Vous avez vécu treize ans aux États-Unis et vivez maintenant aux Pays-Bas. Dans quelle mesure restez-vous en dialogue avec la Suisse? La distance se fait-elle sentir?
Je devrais faire mieux en matière de votations. Je m’intéresse beaucoup à la politique mais étrangement, j’ai beaucoup de mal à respecter les délais. Je reçois la newsletter des Suisses de l’étranger et suis consciente que le vote électronique reste un grand problème. Mais ce n’est pas une excuse.

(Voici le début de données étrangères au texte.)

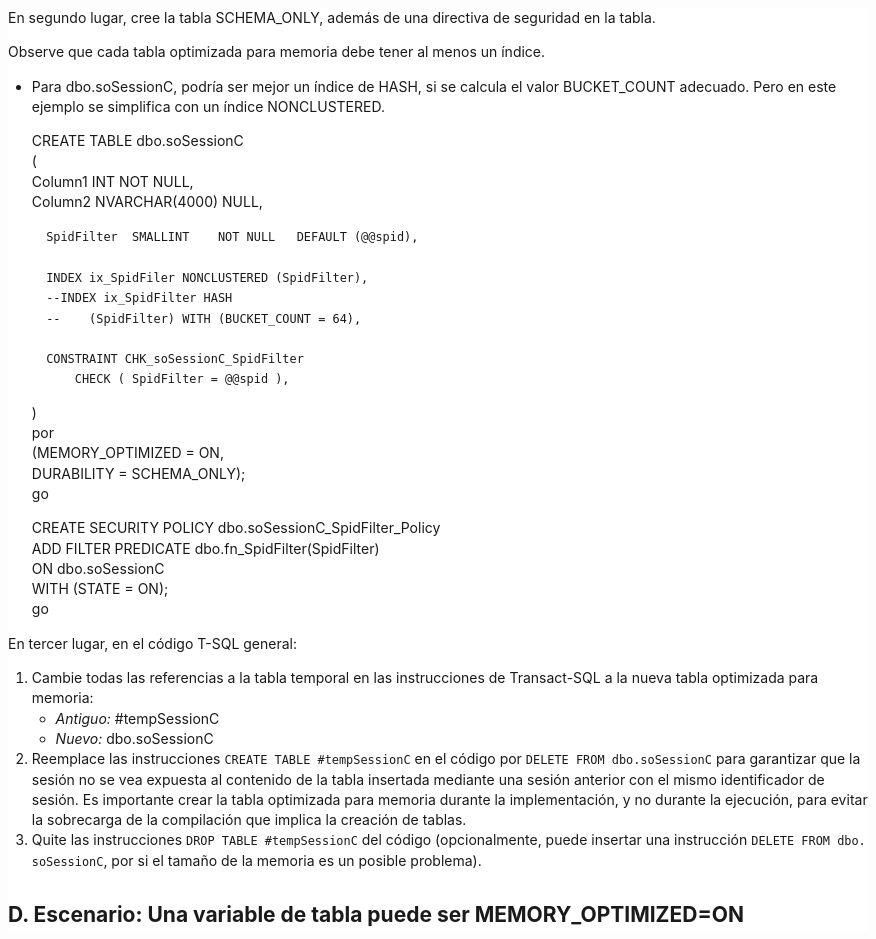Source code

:   
  
  
En segundo lugar, cree la tabla SCHEMA_ONLY, además de una directiva de seguridad en la tabla.  
  
  
Observe que cada tabla optimizada para memoria debe tener al menos un índice.  
  
- Para dbo.soSessionC, podría ser mejor un índice de HASH, si se calcula el valor BUCKET_COUNT adecuado. Pero en este ejemplo se simplifica con un índice NONCLUSTERED.  
  
  
  
  
    CREATE TABLE dbo.soSessionC  
    (  
        Column1     INT         NOT NULL,  
        Column2     NVARCHAR(4000)  NULL,  
  
        SpidFilter  SMALLINT    NOT NULL   DEFAULT (@@spid),  
  
        INDEX ix_SpidFiler NONCLUSTERED (SpidFilter),  
        --INDEX ix_SpidFilter HASH  
        --    (SpidFilter) WITH (BUCKET_COUNT = 64),  
          
        CONSTRAINT CHK_soSessionC_SpidFilter  
            CHECK ( SpidFilter = @@spid ),  
    )  
        por  
            (MEMORY_OPTIMIZED = ON,  
             DURABILITY = SCHEMA_ONLY);  
    go  
  
  
    CREATE SECURITY POLICY dbo.soSessionC_SpidFilter_Policy  
        ADD FILTER PREDICATE dbo.fn_SpidFilter(SpidFilter)  
        ON dbo.soSessionC  
        WITH (STATE = ON);  
    go  
  
  
  
  
En tercer lugar, en el código T-SQL general:  
  
1. Cambie todas las referencias a la tabla temporal en las instrucciones de Transact-SQL a la nueva tabla optimizada para memoria:
    - _Antiguo:_ &#x23;tempSessionC  
    - _Nuevo:_ dbo.soSessionC  
2. Reemplace las instrucciones `CREATE TABLE #tempSessionC` en el código por `DELETE FROM dbo.soSessionC` para garantizar que la sesión no se vea expuesta al contenido de la tabla insertada mediante una sesión anterior con el mismo identificador de sesión. Es importante crear la tabla optimizada para memoria durante la implementación, y no durante la ejecución, para evitar la sobrecarga de la compilación que implica la creación de tablas.
3. Quite las instrucciones `DROP TABLE #tempSessionC` del código (opcionalmente, puede insertar una instrucción `DELETE FROM dbo.soSessionC`, por si el tamaño de la memoria es un posible problema).
  
  
  
  
## <a name="d-scenario-table-variable-can-be-memoryoptimizedon"></a>D. Escenario: Una variable de tabla puede ser MEMORY_OPTIMIZED=ON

Je devrais faire mieux. Où que je vive, je suis toujours en relation avec la Suisse. Aux Pays-Bas, je suis en contact avec l’ambassade suisse et lorsqu’on me demande de donner un concert, de yodler ou autre, je suis heureuse de participer. L’ironie veut que j’aie pas mal de difficultés à réserver des concerts en Suisse même.
Pourquoi cela?
Peut-être parce que je ne me suis pas encore réellement fait un nom en Suisse. Je comprends que certaines salles mettent la priorité sur l’audience. Elles doivent vendre des billets. Elles doivent fonctionner. Mais je suis très bonne dans la promotion des concerts. C’est ce que je faisais à Boston, où j’étais étrangère. C’est frustrant parce que je n’ai pas l’opportunité de jouer ma musique en Suisse. Comment les gens pourraient-ils même l’entendre?
Les artistes suisses se plaignent souvent du fait qu’il faut un succès important à l’étranger pour être «découvert» en Suisse.
Oui, je me demande seulement quand surviendra le moment où quelqu’un reconnaîtra tout ce travail. Les musiciens avec lesquels je joue tournent avec de grands noms, ils ont des pédigrées et des parcours incroyables, et j’adorerais les présenter en Suisse. Et je sais que les Suisses apprécieraient. Mais il faut en avoir l’occasion.